In het groene hart van Italië ligt Abruzzo, waar in de Romeinse tijd zwijnen zwierven en waar het nu bezaaid is met nationale parken vol natuurpracht, waarin zelfs wilde dieren als wolven en bruine beren rondlopen. De kleine wijngaarden van Valle Reale liggen tegen de uitlopers van de Zuidelijke Apennijnen, op een hoogte die kan variëren van 150 tot 450 meter boven de zeespiegel. Hier razen ’s winters ijzige winden vanaf de Gran Sasso door de vallei die is uitgesleten door rivieren als de Popoli en de Pescara. De vallei, een oase van pure natuur, wordt beschermd door strenge omgevingswetten maar bovenal door de afwezigheid van veel menselijke activiteit, behalve dan dat de omstandigheden voor de druiventeelt hier subliem zijn.

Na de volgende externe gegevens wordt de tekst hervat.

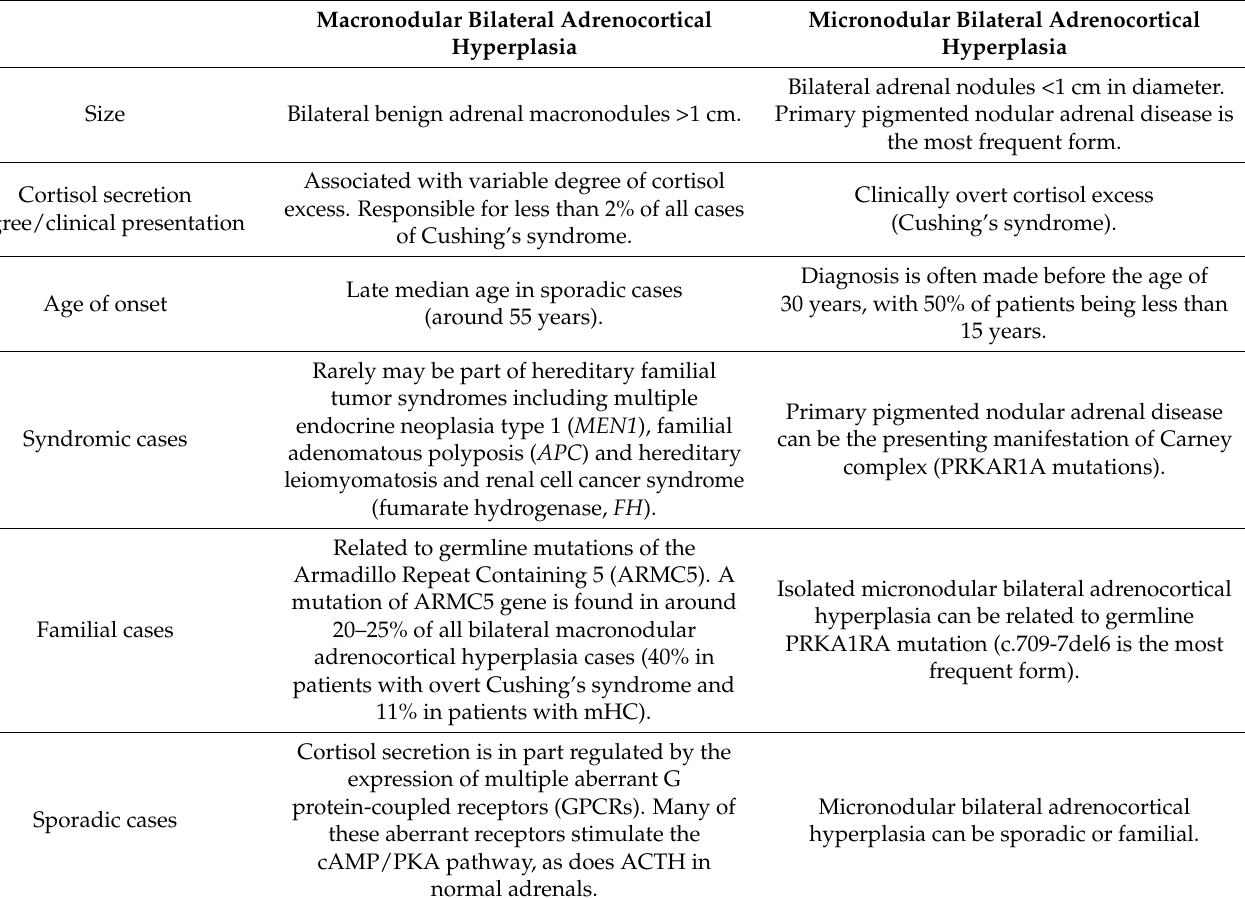
Table 2. Comparison between macronodular and micronodular bilateral adrenocortical hyperplasia. Macronodular Bilateral Adrenocortical Micronodular Bilateral Adrenocortical Hyperplasia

Valle Reale beschikt over druiven van vijf biologisch beheerde wijngaarden, waaronder een historische wijngaard en dito wijngrot annex -kelder die al in 1300 werd gebruikt door Benedictijner monniken. Sommige van de wijngaarden liggen zo hoog dat de pluk relatief laat kan plaatsvinden, en sommige wijnen hiervan verdienen een lange rijping op de fles. Andere liggen iets lager, maar ook hier geen (over)rijpe wijnen die je wel in de kuststreek van de Abruzzen kunt vinden, maar op zeer stenige, zandrijke bodems gegroeide frisse, fruitrijke en mineralige wijnen.